Kenya had promised to deploy a total of 1,000 police officers, but only has enough cash to run operations up to March 2025, but even this schedule is now in doubt, if the protests by the officers are anything to by and if the claims that Kenya, a country running on budget deficit, continues footing the bill.
“A costly political mistake”
It is a claim that has been lent credence by National Treasury and Economic Planning Minister John Mbadi, who in November admitted that “this money we are spending on behalf of the UN, we are the ones making the payment so the money comes from our exchequer because these are our officers.” It also lends credence to claims that the country has spent no less than US$15 million of its own money as it awaits reimbursement of cash from the UN.
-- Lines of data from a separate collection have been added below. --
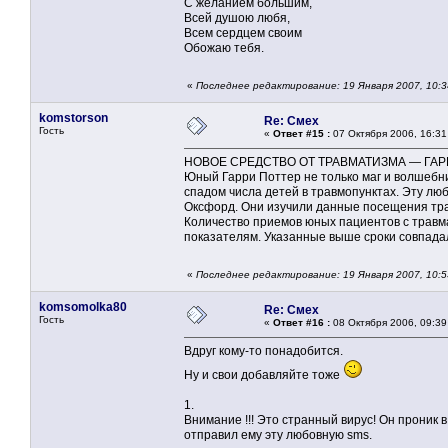
С желанием большим,
Всей душою любя,
Всем сердцем своим
Обожаю тебя.
«
Последнее редактирование: 19 Января 2007, 10:
komstorson
Re: Смех
Гость
«
Ответ #15 :
07 Октября 2006, 16:31
НОВОЕ СРЕДСТВО ОТ ТРАВМАТИЗМА — ГАР
Юный Гарри Поттер не только маг и волшебни
спадом числа детей в травмопунктах. Эту л
Оксфорд. Они изучили данные посещения травм
Количество приемов юных пациентов с травма
показателям. Указанные выше сроки совпадал
«
Последнее редактирование: 19 Января 2007, 10:
komsomolka80
Re: Смех
Гость
«
Ответ #16 :
08 Октября 2006, 09:39
Вдруг кому-то понадобится.
Ну и свои добавляйте тоже
1.
Внимание !!! Это странный вирус! Он проник 
отправил ему эту любовную sms.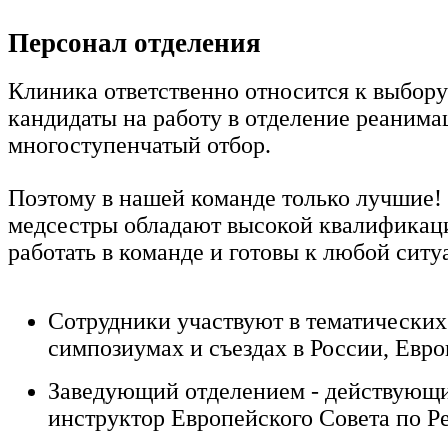
Персонал отделения
Клиника ответственно относится к выбору
кандидаты на работу в отделение реанима
многоступенчатый отбор.
Поэтому в нашей команде только лучшие!
медсестры обладают высокой квалификац
работать в команде и готовы к любой ситу
Сотрудники участвуют в тематических
симпозиумах и съездах в России, Евр
Заведующий отделением - действующи
инструктор Европейского Совета по 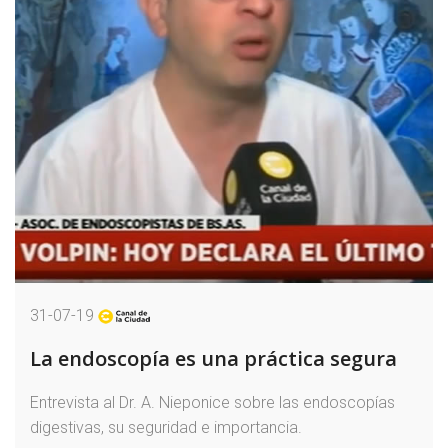
31-07-19
La endoscopía es una práctica segura
Entrevista al Dr. A. Nieponice sobre las endoscopías
digestivas, su seguridad e importancia.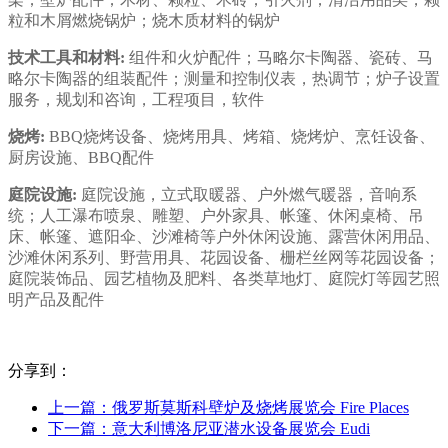
粒和木屑燃烧锅炉；烧木质材料的锅炉
技术工具和材料:
组件和火炉配件；马略尔卡陶器、瓷砖、马
略尔卡陶器的组装配件；测量和控制仪表，热调节；炉子设置
服务，规划和咨询，工程项目，软件
烧烤:
BBQ烧烤设备、烧烤用具、烤箱、烧烤炉、烹饪设备、
厨房设施、BBQ配件
庭院设施:
庭院设施，立式取暖器、户外燃气暖器，音响系
统；人工瀑布喷泉、雕塑、户外家具、帐篷、休闲桌椅、吊
床、帐篷、遮阳伞、沙滩椅等户外休闲设施、露营休闲用品、
沙滩休闲系列、野营用具、花园设备、栅栏丝网等花园设备；
庭院装饰品、园艺植物及肥料、各类草地灯、庭院灯等园艺照
明产品及配件
分享到：
上一篇：俄罗斯莫斯科壁炉及烧烤展览会 Fire Places
下一篇：意大利博洛尼亚潜水设备展览会 Eudi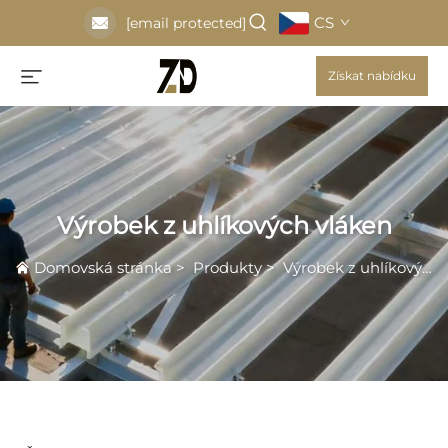
CS
[email protected]
Získat nabídku
Výrobek z uhlíkových vláken
Domovská stránka
>
Produkty
>
Výrobek z uhlíkových vláken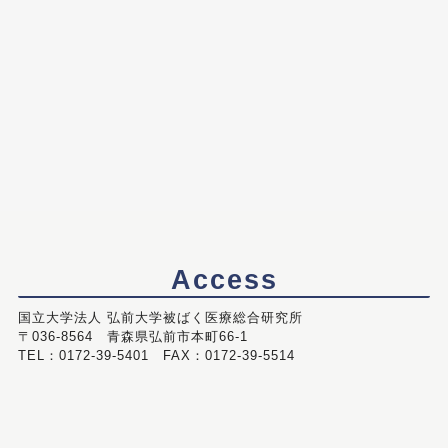
Access
国立大学法人 弘前大学被ばく医療総合研究所
〒036-8564 青森県弘前市本町66-1
TEL：0172-39-5401 FAX：0172-39-5514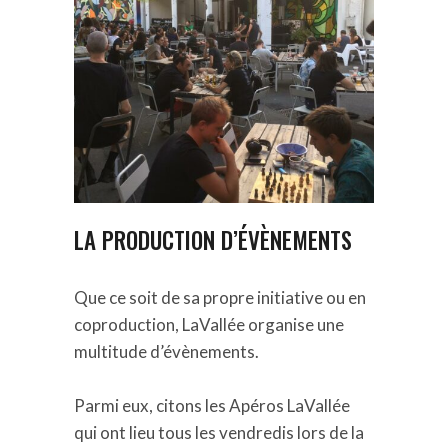
LA PRODUCTION D’ÉVÈNEMENTS
Que ce soit de sa propre initiative ou en
coproduction,
LaVallée
organise
une
multitude d’évènements
.
Parmi eux, citons les Apéros LaVallée
qui ont lieu tous les vendredis lors de la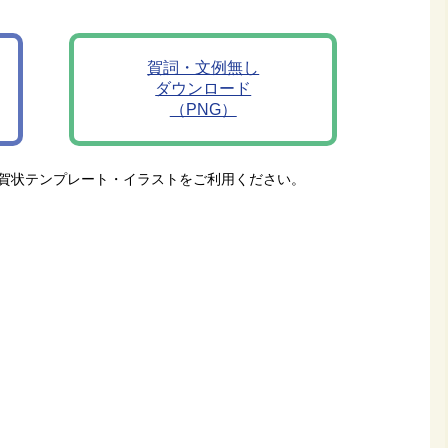
賀詞・文例無し
ダウンロード
（PNG）
賀状テンプレート・イラストをご利用ください。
Haiti’s powerful gangs are digging trenches, using drones, and stockpiling weapons as they change tactics to confront the Kenyan-led police force deployed to wrestle back government control, a UN report said on Jan. 1. On the other hand, frustrations with salaries for the Kenyan officers who took up their roles in June is nothing new. The policemen had gone without pay for the first two months of their deployment, in what was the troubled mission’s rocky start. The MSS, in an Aug. 25 statement, acknowledged the delayed payments, assuring that “there was nothing to worry about with regard to welfare issues of the MSS officers.” But challenges for the deployment, which remains deeply unpopular back in home in Kenya, have evidently persisted.
Overall, the participation of Kenya as leader for the supposed 2500-strong force remains a “costly political mistake” for President Ruto, according to James Mwangi, head of the African Center for Corrective and Preventive Action (ACCPA) in Nairobi. “The president is leading Kenya into a dangerous mission abroad by agreeing to be used by the United States and France to pacify Haiti, a country thousands of kilometers away from home, where Kenya has no known political or economic interest,” he told Afrique XXI.
It is perhaps because of this realization that Ruto on Dec. 20 appointed a consul-general to Port-au-Prince, the first time Kenya has established diplomatic ties with the country. Ruto picked former senior policeman Noor Gabow to head the consulate and provide support to the expedition.
Maina Waruru is a Kenya-based freelance journalist who works for The Pie News and University World News, among others. The original version of this article was published in Afrique XXI.